_QUOTED PASSAGE_.
----------

In Japan, Twitter sees a surge of users - and revenue

TOKYO/SAN FRANCISCO (Reuters) - Riding a wave of new users, improved advertising options and an embrace of video content by users and advertisers alike, Twitter Inc’s revenue has leaped in Japan, helping lead the company to its first quarterly profit.

Earlier this month Twitter reported that sales in Japan jumped 34 percent in the last three months of 2017, compared with a year earlier, to $106 million.

In Japan, Twitter’s success in converting users into revenue - a problem that has vexed the social network since its founding - has raised hopes it might lead to broader growth across the company. Investors and analysts, however, point to Japan-specific factors that may not be replicable elsewhere.

The company seems to be innovating at a local level instead of simply localizing U.S. services, as is common at other tech firms, said Ryo Sakai, a senior planner for the interactive media division at Asatsu-DK Inc, Japan’s third-largest advertising agency.

“I get the impression that Twitter has, in the past year or two, been responding flexibly to advertisers’ requests,” he said.

At the same time, the company has attracted more eyes in Japan: user numbers rose to about 45 million in October from about 40 million just over a year earlier.

The reasons for that are complex, but ad industry executives say Twitter’s policy of allowing aliases and the idea of tweeting - sometimes translated as “muttering” in Japanese - allows Japanese users to express their opinions in a culture that tends to be outwardly reserved.

“There is an ease to anonymity,” says Motohiko Tokuriki, chief marketing officer at Agile Media Network, which advises companies on the use of social media.

----------

_DATASET EXTRACT_.
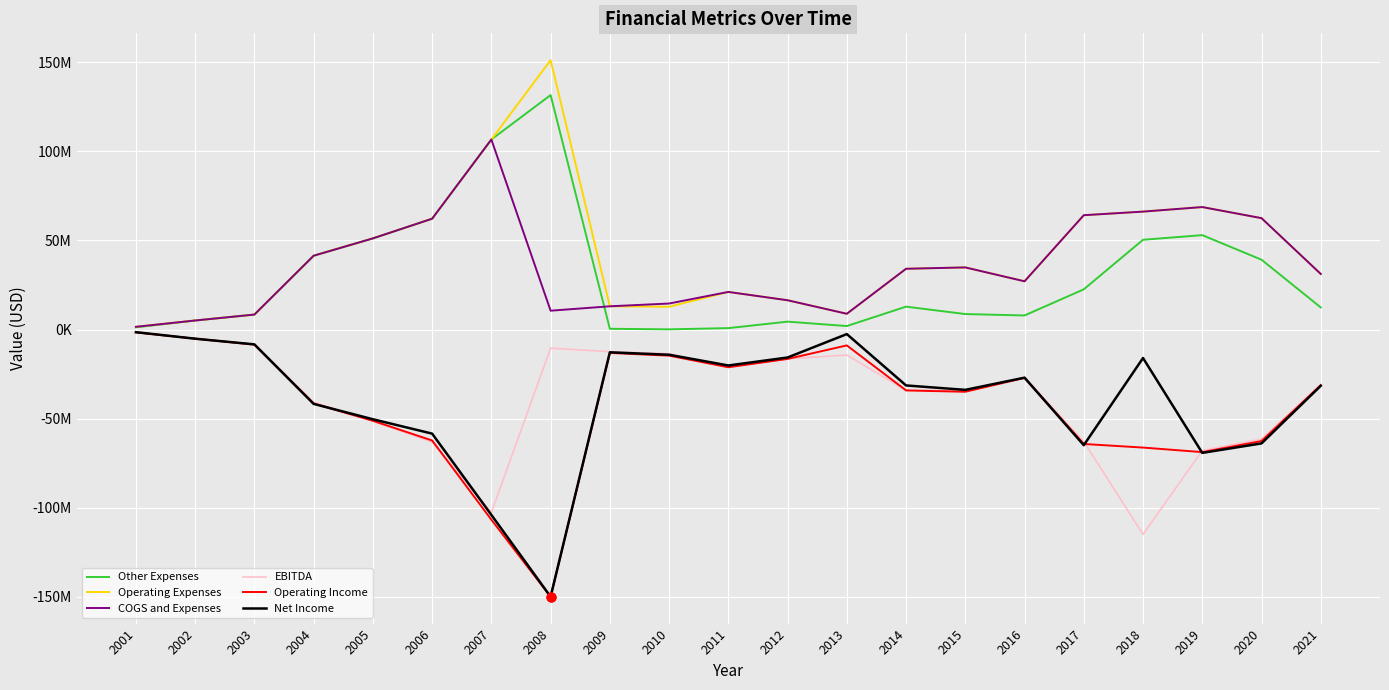

At which category is the sum across all series the highest?

2007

----------

_EXERCISE TASKS_.
**1.** According to the article on Twitter in Japan, how much were Twitter's sales in Japan in the last three months of 2017?
**2.** Please copy out the passage of the article on Twitter in Japan starting with "In Japan, Twitter’s" and going on through "be replicable elsewhere.".

_ANSWERS TO THE TASKS_.
**1.** $106 million, up 34 percent from a year earlier.

**2.**
In Japan, Twitter’s success in converting users into revenue - a problem that has vexed the social network since its founding - has raised hopes it might lead to broader growth across the company. Investors and analysts, however, point to Japan-specific factors that may not be replicable elsewhere.